Tony - What is TIT boxing and where do you go to see it? Inquiring minds need to know...


----------



## berkshirepresident (Jul 24, 2013)

Snakecharmer said:


> Tony - What is TIT boxing and where do you go to see it? Inquiring minds need to know...


Haha....I was wondering if anyone would notice that.
TITLE BOXING is a gym in Westlake. If you inadvertently hang a stringer of walleye in front of a sweatshirt, you get the new, highly sought after sport of TIT BOXING.
It's the only sport where nobody loses.


----------



## cincinnati (May 24, 2004)

berkshirepresident said:


> View attachment 473267
> View attachment 473268
> View attachment 473269
> View attachment 473277
> ...


That’s a neat rig. Back in another life, I made those portages carrying a canoe &, sometimes, TWO packs. 
Congratulations, you are living the life! 😉


----------



## Snakecharmer (Apr 9, 2008)

Just catching a 6+ smallie made the trip worthwhile! ( IMO)


----------



## berkshirepresident (Jul 24, 2013)

cincinnati said:


> That’s a neat rig. Back in another life, I made those portages carrying a canoe &, sometimes, TWO packs.
> Congratulations, you are living the life! 😉


I don't know how our Guide did just that. He had a front pack and a back pack...each of which had to weigh at least 50 pounds.. Then, he carried the 50+ pound Kevlar canoe on his shoulders....all at the same time.
But if that wasn't enough....the portage from Moose Lake to Wind Lake is 170 rods. In our terms, that's about 2800 feet...or a little over half a mile....each way.
There was at least (seemingly) 200 feet in elevation gain and then the corresponding descent....all over a very sketchy portage trail.
Dan, our guide, did all of the above while wearing a pair of Crocs.
The Wife and I did our best to carry as much as we could to help him out, although he refused such actions at first. That picture of her holding the paddles and leach bucket is what she carried on the portage.
The portage on our second guided trip was different - throw everything in that boat with wheels and then carry it up front by the handles.....up hill and then down hill. I grabbed one of the front handles and the Wife pushed from behind. Different...but still hard as Hell.


----------



## berkshirepresident (Jul 24, 2013)

Snakecharmer said:


> Just catching a 6+ smallie made the trip worthwhile! ( IMO)
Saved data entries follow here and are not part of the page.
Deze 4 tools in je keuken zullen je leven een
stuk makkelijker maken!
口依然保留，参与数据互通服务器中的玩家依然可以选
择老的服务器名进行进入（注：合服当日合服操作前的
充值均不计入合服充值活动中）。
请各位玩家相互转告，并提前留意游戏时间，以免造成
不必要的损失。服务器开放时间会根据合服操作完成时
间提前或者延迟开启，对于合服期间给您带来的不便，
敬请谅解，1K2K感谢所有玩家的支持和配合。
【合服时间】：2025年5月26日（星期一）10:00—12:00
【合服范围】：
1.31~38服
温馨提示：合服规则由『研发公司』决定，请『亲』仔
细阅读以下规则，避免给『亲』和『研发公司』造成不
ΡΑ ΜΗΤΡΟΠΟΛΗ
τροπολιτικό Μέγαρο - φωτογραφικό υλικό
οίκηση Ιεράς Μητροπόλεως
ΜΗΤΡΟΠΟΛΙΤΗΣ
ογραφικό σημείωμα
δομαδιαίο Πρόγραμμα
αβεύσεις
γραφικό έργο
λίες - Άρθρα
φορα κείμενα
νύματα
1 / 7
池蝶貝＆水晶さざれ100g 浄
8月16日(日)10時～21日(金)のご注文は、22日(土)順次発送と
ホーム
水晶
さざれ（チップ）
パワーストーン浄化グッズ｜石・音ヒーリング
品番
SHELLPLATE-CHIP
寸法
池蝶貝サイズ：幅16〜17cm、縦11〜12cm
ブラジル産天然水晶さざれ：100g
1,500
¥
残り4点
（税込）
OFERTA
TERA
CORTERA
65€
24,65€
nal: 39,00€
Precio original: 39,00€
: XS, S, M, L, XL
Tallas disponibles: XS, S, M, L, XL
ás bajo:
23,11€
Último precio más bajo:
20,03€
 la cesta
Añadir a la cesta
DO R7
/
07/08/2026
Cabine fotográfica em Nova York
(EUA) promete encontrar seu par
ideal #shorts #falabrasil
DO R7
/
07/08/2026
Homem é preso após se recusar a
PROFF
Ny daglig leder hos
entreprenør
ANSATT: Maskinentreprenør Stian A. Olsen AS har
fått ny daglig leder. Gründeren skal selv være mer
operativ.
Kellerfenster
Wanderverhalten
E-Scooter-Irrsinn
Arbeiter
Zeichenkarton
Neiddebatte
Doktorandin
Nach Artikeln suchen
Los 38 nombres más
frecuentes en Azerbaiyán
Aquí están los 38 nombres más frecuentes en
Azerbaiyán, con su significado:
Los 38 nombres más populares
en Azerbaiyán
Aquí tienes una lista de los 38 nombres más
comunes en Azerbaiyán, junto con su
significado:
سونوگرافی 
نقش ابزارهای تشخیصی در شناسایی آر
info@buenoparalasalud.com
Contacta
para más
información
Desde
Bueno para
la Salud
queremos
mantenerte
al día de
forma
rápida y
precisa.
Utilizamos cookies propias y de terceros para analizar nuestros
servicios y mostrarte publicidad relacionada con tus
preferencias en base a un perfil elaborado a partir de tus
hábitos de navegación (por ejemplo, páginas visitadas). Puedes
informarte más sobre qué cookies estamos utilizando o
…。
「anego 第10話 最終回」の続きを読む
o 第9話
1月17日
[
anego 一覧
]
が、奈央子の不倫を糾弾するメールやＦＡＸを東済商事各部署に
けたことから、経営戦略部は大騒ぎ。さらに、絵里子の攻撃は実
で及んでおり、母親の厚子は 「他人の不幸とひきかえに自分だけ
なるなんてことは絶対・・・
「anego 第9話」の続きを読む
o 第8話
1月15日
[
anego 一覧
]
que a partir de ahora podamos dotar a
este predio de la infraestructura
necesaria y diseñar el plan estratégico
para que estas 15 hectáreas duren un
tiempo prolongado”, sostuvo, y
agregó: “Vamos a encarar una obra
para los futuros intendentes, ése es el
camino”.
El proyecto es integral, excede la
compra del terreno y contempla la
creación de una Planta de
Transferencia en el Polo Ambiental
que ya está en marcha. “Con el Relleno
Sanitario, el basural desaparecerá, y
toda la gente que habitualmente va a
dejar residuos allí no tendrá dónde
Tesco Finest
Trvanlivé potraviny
Can't argue with that logic at all.
When I go back next time, I'll probably concentrate exclusively on Smallies. Their fight was great and they get very big, fat, and healthy up that way.
It was fun to catch a bunch of small to barely medium sized pike.....but the Smallmouth Action was the best fishing of the trip, IMHO.
Back home now....and it feels great. But I can't help but want to go back.


----------